Astronomy

Clouds in the Tropics

See allHide authors and affiliations

Science  04 Sep 2009:
Vol. 325, Issue 5945, pp. 1182
DOI: 10.1126/science.325_1182b
CREDIT: NASA

Previous observations of Saturn's largest moon showed methane clouds at high southern latitudes, where summer prevailed, and ethane clouds in the winter north polar region. The tropics, by contrast, tended to appear virtually cloudless. Observations from Cassini and ground-based telescopes have now revealed a greater recent incidence of clouds in Titan's tropical atmosphere. Using Cassini observations taken between 3 July 2004 and 28 May 2008, Griffith et al. detected the presence of five tropical clouds with characteristics similar to those of the summer polar methane clouds. This increasing cloud presence provides evidence for the beginning of an overturn in Titan's atmospheric circulation; Titan's pole-to-pole circulation is expected to reverse near the equinox, which occurred this August, inducing the polar clouds to swap hemispheres.

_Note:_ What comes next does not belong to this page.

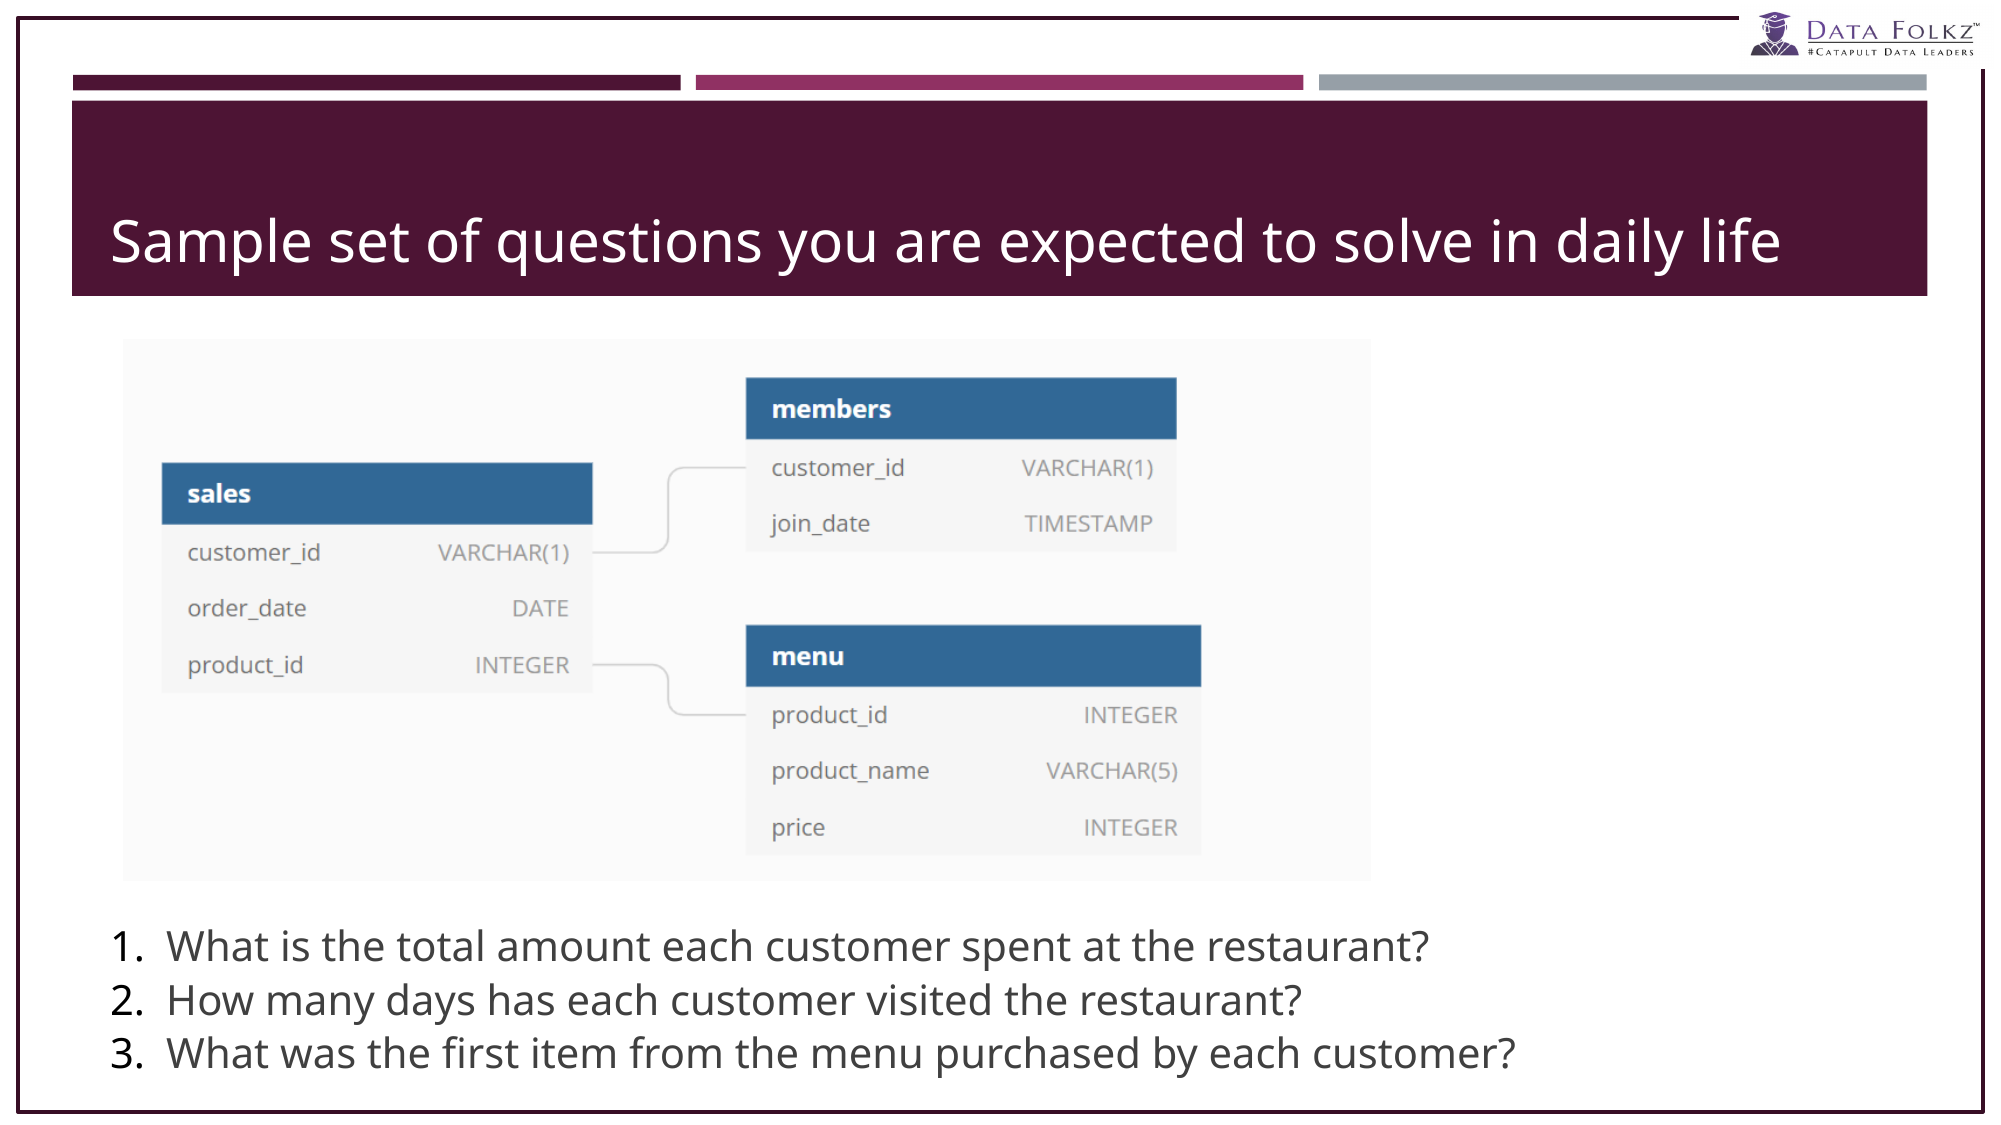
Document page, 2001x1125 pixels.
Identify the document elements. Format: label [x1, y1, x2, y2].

High-latitude clouds can reach altitudes of 45 km, but the Cassini observations show that tropical clouds are confined to altitudes below 26 km. Although this finding points to a dry and stable tropical climate, another recent study implicates rather different weather patterns. Using images from two ground-based telescopes, Schaller et al. report large cloud outbursts starting at southern mid-latitudes in April 2008, triggering cloud activity near the south pole and the equator of Titan over the next 3 weeks. The cause of this outburst is unknown, though it is thought to be associated with stormy weather conditions and substantial amounts of methane rain.

Astrophys. J. 702, L105 (2009); Nature 460, 873 (2009).